AG Erkelenz spricht mit Urteil vom 8.11.2011 – 14 C 331/11 – auch bei älteren Fahrzeugen eine merkantile Wertminderung zu.

Hallo verehrte Captain-Huk-Leser! 

Immer wieder kommt es vor, dass die eintrittspflichtigen Kfz-Haftpflichtversicherer sich darauf berufen, bei Fahrzeugen, die älter sind als fünf Jahre oder mehr als 50.000 Kilometer gelaufen sind, gäbe es keinen merkantilen Minderwert mehr. Diese Ansicht wird überwiegend in Rechtsprechung und Literatur ohnehin nicht geteilt. Gleichwohl wird zum eigenen Vorteil dies zunächst behauptet. Mit dieser Behauptung gab sich der Eigentümer eines Opel-Vectra-Kombi, Baujahr 2005, nicht zufrieden und klagte die Wertminderung von 200,– € bei dem zuständigen Amtsgericht in Erkelenz ein. Beklagte Kfz-Haftpflichtversicherung war die Allianz Versicherungs AG in Berlin. Der zuständige Amtsrichter der 14. Zivilabteilung des AG Erkelenz gab ihm Recht. Das Urteil wurde erstritten von den RAen Busch und Partner aus Heinsberg. Lest selbst und gebt Eure Kommentare ab, auch wenn Ihr in Goslar beim Verkehrsgerichtstag weilt. 

Viele Grüße
Euer Willi Wacker

14 C 331/11                                                        Verkündet am 08.11.2011

AMTSGERICHT ERKELENZ

IM NAMEN DES VOLKES

Urteil

In dem Rechtsstreit

Klägers,

gegen

die Allianz Versicherungs AG, vertreten durch den Vorstand, dieser vertreten durch den Vorsitzenden Severin Moser, An den Treptowers 3, 12435 Berlin,

Beklagte,

hat das Amtsgericht Erkelenz
im vereinfachten Verfahren nach § 495a ZPO
nach Sach- und Rechtslage am 21.10.2011
durch den Richter am Amtsgericht …

für  R e c h t  erkannt:

Die Beklagte wird verurteilt, an den Kläger 218,32 € nebst Zinsen in Höhe von 5 Prozentpunkten über dem Basiszinssatz seit dem10.062011 zu zahlen.

Im Übrigen wird die Klage abgewiesen.

Die Kosten des Rechtsstreits trägt die Beklagte.

Das Urteil ist vorläufig vollstreckbar.

Tatbestand

Von der Darstellung eines Tatbestandes wird gemäß § 313a Abs.1 S.1 ZPO abgesehen.

Entscheidungsgründe

Nach teilweiser übereinstimmender Erledigungserklärung der Rechtsstreits in der Hauptsache in Höhe von 211,23 € ist die weitere Klage zulässig und in der Sache überwiegend begründet.

Dem Kläger steht gegen die Beklagte weiterer Schadensersatz in Form einer merkantilen Wertminderung in Höhe von 200,00 € betreffend das Verkehrsunfallereignis vom 05.05.2011 in … zu.

• Gestellte Aufgabe 1:
Beantworte anhand des Quelltexts:
(a) Welches Fahrzeug welchen Baujahrs gehörte dem Kläger?
(b) Zu welchem Betrag wird die Beklagte im Urteil verurteilt?
(c) An welchem Tag ereignete sich der Verkehrsunfall?
• Gestellte Aufgabe 2: Nenne alle verschiedenen Eurobeträge, die im Quelltext vorkommen.
• Gestellte Aufgabe 3:
Stimmen diese Aussagen mit dem Quelltext überein?
(a) Die verklagte Versicherung ist die Allianz Versicherungs AG in Berlin.
(b) Der Kläger muss die Kosten des Rechtsstreits tragen.
(c) Das Amtsgericht entschied im vereinfachten Verfahren.

• Bereitgestelltes Material:
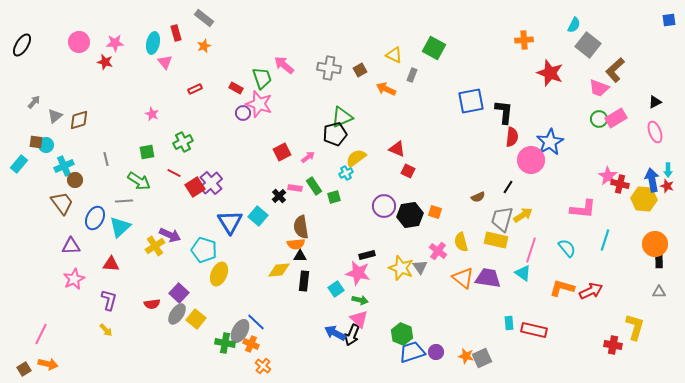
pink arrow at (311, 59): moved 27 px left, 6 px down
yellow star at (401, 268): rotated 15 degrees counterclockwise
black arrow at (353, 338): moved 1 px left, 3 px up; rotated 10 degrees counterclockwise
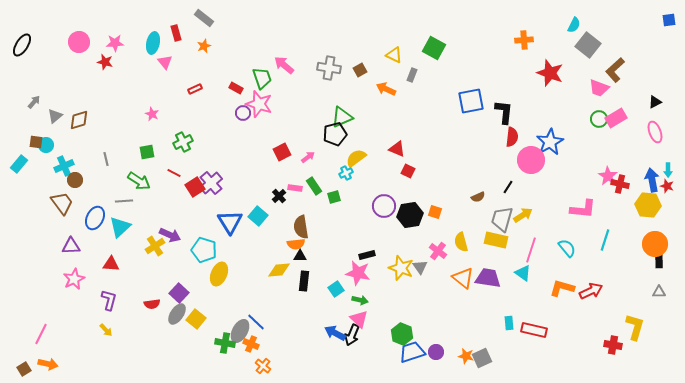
yellow hexagon at (644, 199): moved 4 px right, 6 px down
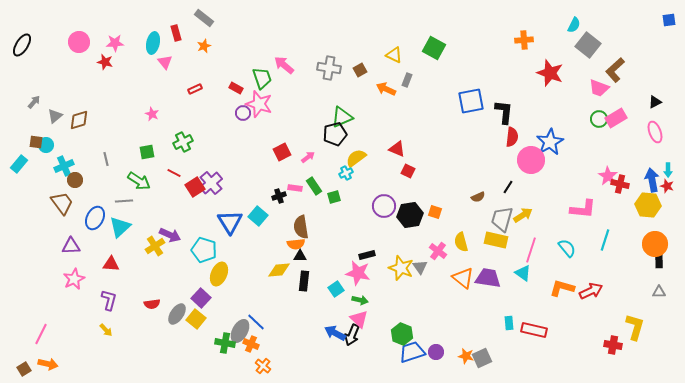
gray rectangle at (412, 75): moved 5 px left, 5 px down
black cross at (279, 196): rotated 24 degrees clockwise
purple square at (179, 293): moved 22 px right, 5 px down
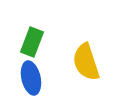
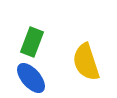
blue ellipse: rotated 28 degrees counterclockwise
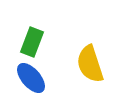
yellow semicircle: moved 4 px right, 2 px down
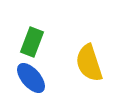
yellow semicircle: moved 1 px left, 1 px up
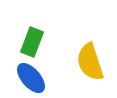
yellow semicircle: moved 1 px right, 1 px up
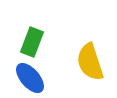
blue ellipse: moved 1 px left
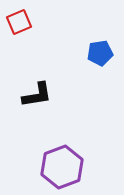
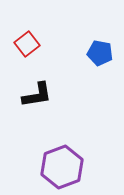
red square: moved 8 px right, 22 px down; rotated 15 degrees counterclockwise
blue pentagon: rotated 20 degrees clockwise
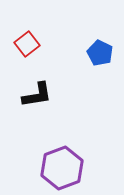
blue pentagon: rotated 15 degrees clockwise
purple hexagon: moved 1 px down
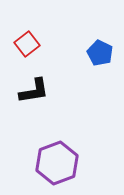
black L-shape: moved 3 px left, 4 px up
purple hexagon: moved 5 px left, 5 px up
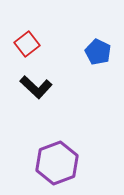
blue pentagon: moved 2 px left, 1 px up
black L-shape: moved 2 px right, 4 px up; rotated 52 degrees clockwise
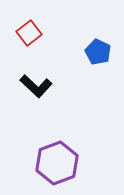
red square: moved 2 px right, 11 px up
black L-shape: moved 1 px up
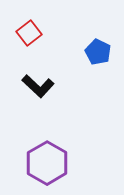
black L-shape: moved 2 px right
purple hexagon: moved 10 px left; rotated 9 degrees counterclockwise
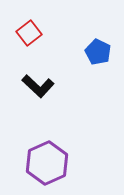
purple hexagon: rotated 6 degrees clockwise
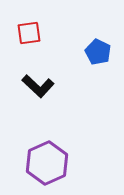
red square: rotated 30 degrees clockwise
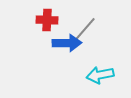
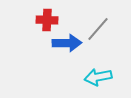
gray line: moved 13 px right
cyan arrow: moved 2 px left, 2 px down
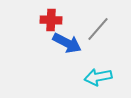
red cross: moved 4 px right
blue arrow: rotated 28 degrees clockwise
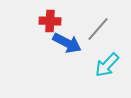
red cross: moved 1 px left, 1 px down
cyan arrow: moved 9 px right, 12 px up; rotated 36 degrees counterclockwise
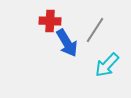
gray line: moved 3 px left, 1 px down; rotated 8 degrees counterclockwise
blue arrow: rotated 32 degrees clockwise
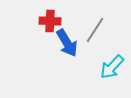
cyan arrow: moved 5 px right, 2 px down
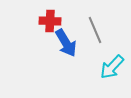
gray line: rotated 56 degrees counterclockwise
blue arrow: moved 1 px left
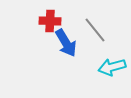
gray line: rotated 16 degrees counterclockwise
cyan arrow: rotated 32 degrees clockwise
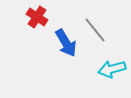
red cross: moved 13 px left, 4 px up; rotated 30 degrees clockwise
cyan arrow: moved 2 px down
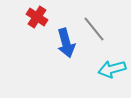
gray line: moved 1 px left, 1 px up
blue arrow: rotated 16 degrees clockwise
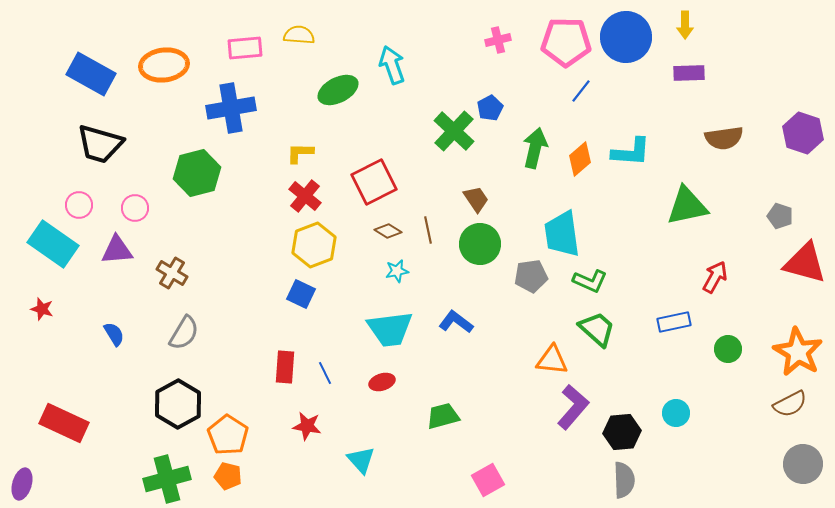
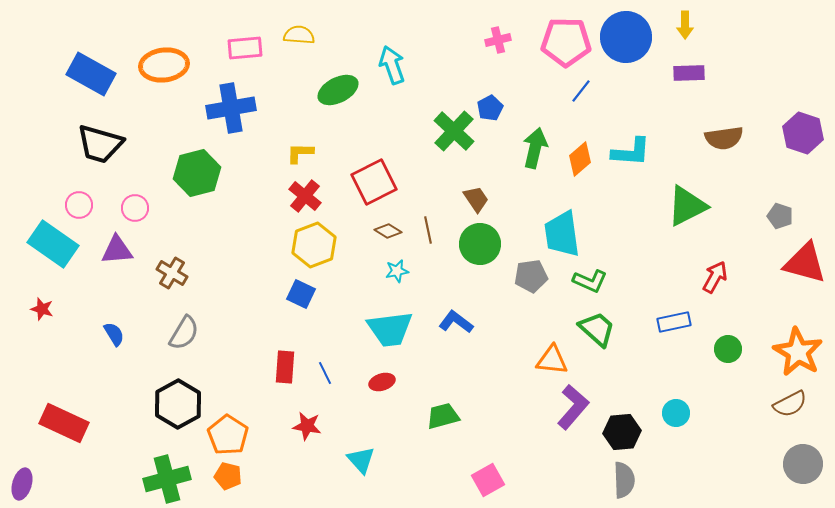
green triangle at (687, 206): rotated 15 degrees counterclockwise
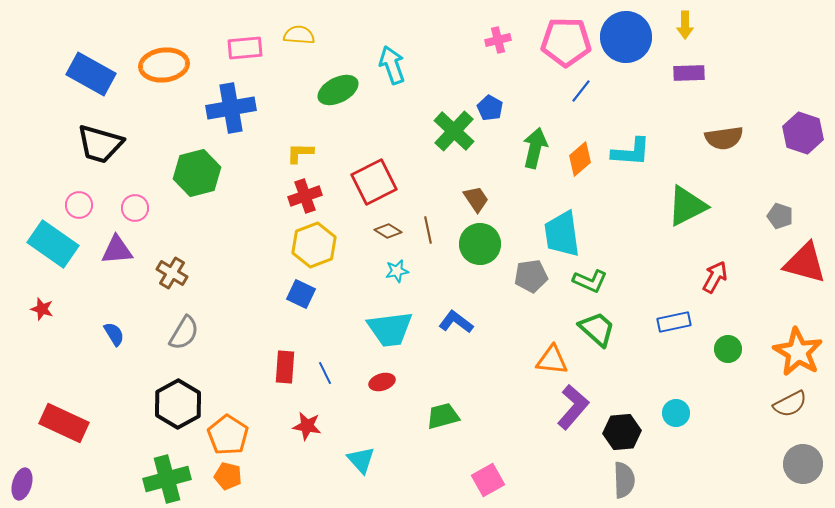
blue pentagon at (490, 108): rotated 15 degrees counterclockwise
red cross at (305, 196): rotated 32 degrees clockwise
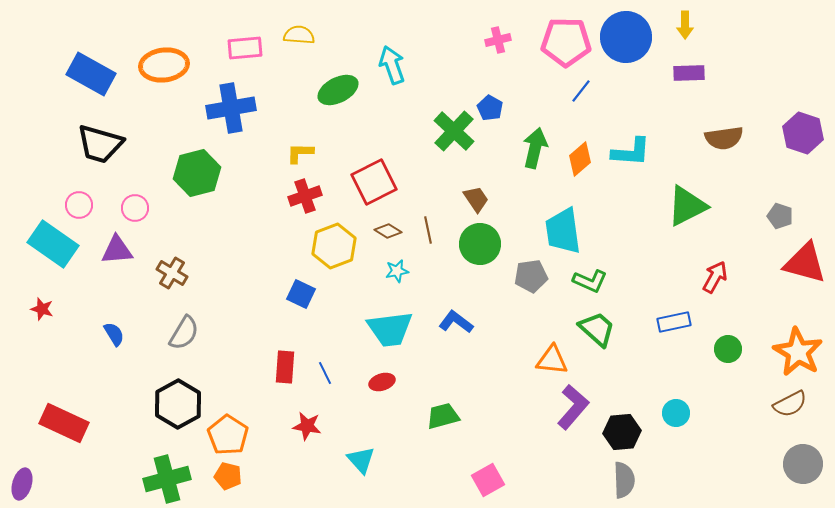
cyan trapezoid at (562, 234): moved 1 px right, 3 px up
yellow hexagon at (314, 245): moved 20 px right, 1 px down
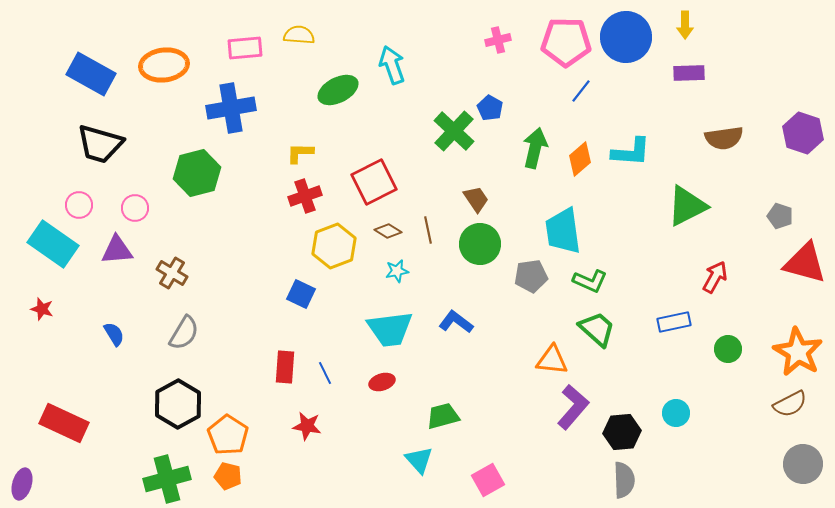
cyan triangle at (361, 460): moved 58 px right
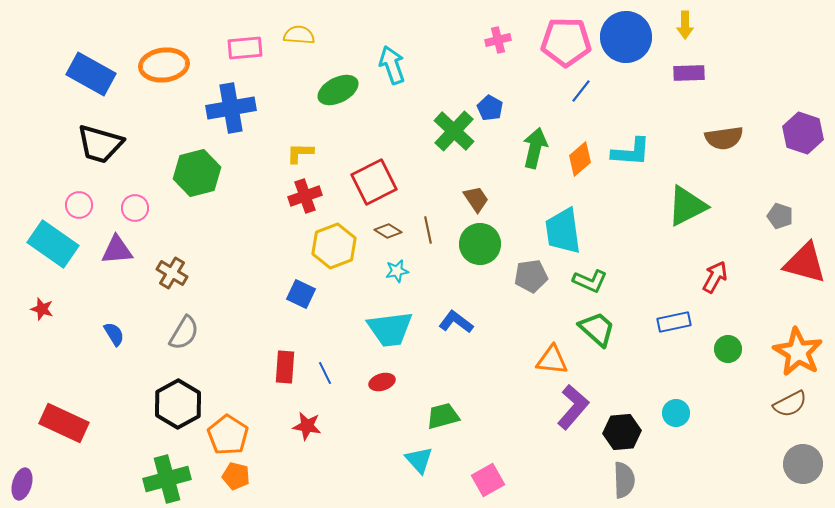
orange pentagon at (228, 476): moved 8 px right
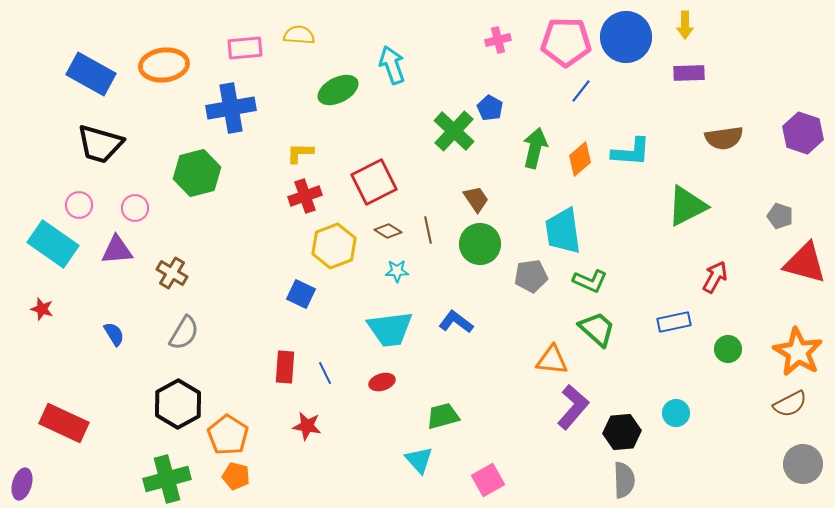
cyan star at (397, 271): rotated 10 degrees clockwise
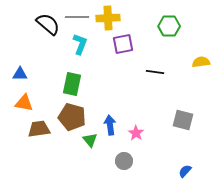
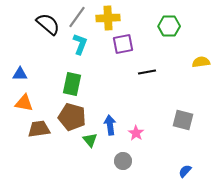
gray line: rotated 55 degrees counterclockwise
black line: moved 8 px left; rotated 18 degrees counterclockwise
gray circle: moved 1 px left
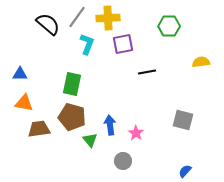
cyan L-shape: moved 7 px right
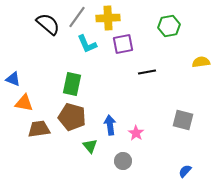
green hexagon: rotated 10 degrees counterclockwise
cyan L-shape: rotated 135 degrees clockwise
blue triangle: moved 7 px left, 5 px down; rotated 21 degrees clockwise
green triangle: moved 6 px down
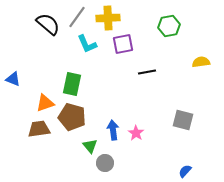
orange triangle: moved 21 px right; rotated 30 degrees counterclockwise
blue arrow: moved 3 px right, 5 px down
gray circle: moved 18 px left, 2 px down
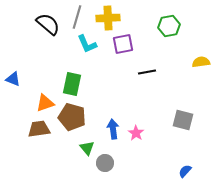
gray line: rotated 20 degrees counterclockwise
blue arrow: moved 1 px up
green triangle: moved 3 px left, 2 px down
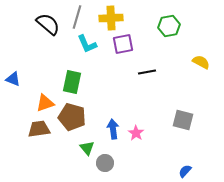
yellow cross: moved 3 px right
yellow semicircle: rotated 36 degrees clockwise
green rectangle: moved 2 px up
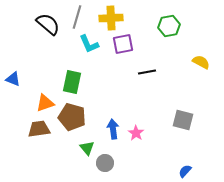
cyan L-shape: moved 2 px right
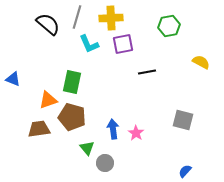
orange triangle: moved 3 px right, 3 px up
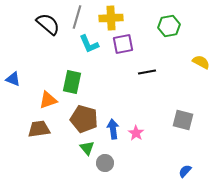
brown pentagon: moved 12 px right, 2 px down
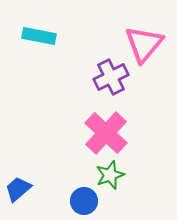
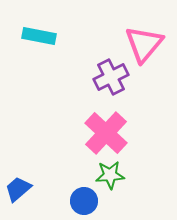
green star: rotated 16 degrees clockwise
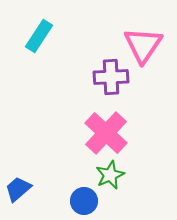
cyan rectangle: rotated 68 degrees counterclockwise
pink triangle: moved 1 px left, 1 px down; rotated 6 degrees counterclockwise
purple cross: rotated 24 degrees clockwise
green star: rotated 20 degrees counterclockwise
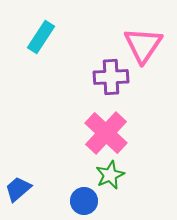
cyan rectangle: moved 2 px right, 1 px down
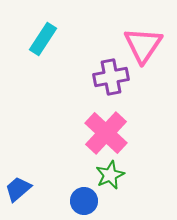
cyan rectangle: moved 2 px right, 2 px down
purple cross: rotated 8 degrees counterclockwise
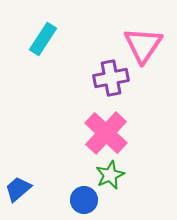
purple cross: moved 1 px down
blue circle: moved 1 px up
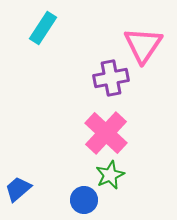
cyan rectangle: moved 11 px up
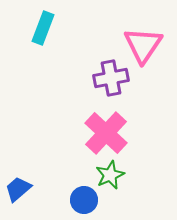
cyan rectangle: rotated 12 degrees counterclockwise
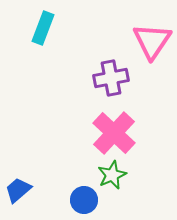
pink triangle: moved 9 px right, 4 px up
pink cross: moved 8 px right
green star: moved 2 px right
blue trapezoid: moved 1 px down
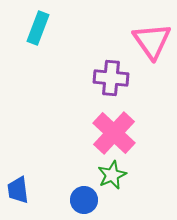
cyan rectangle: moved 5 px left
pink triangle: rotated 9 degrees counterclockwise
purple cross: rotated 16 degrees clockwise
blue trapezoid: rotated 56 degrees counterclockwise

• Vollständige Antwort 1:
(a) Ein Opel-Vectra-Kombi, Baujahr 2005.
(b) Zu 218,32 € nebst Zinsen in Höhe von 5 Prozentpunkten über dem Basiszinssatz.
(c) Am 05.05.2011.

• Vollständige Antwort 2: 200,00 € (im einleitenden Teil als 200,– € geschrieben), 218,32 €, 211,23 €

• Vollständige Antwort 3:
(a) Ja: „Beklagte Kfz-Haftpflichtversicherung war die Allianz Versicherungs AG in Berlin.“
(b) Nein: „Die Kosten des Rechtsstreits trägt die Beklagte.“
(c) Ja: „im vereinfachten Verfahren nach § 495a ZPO“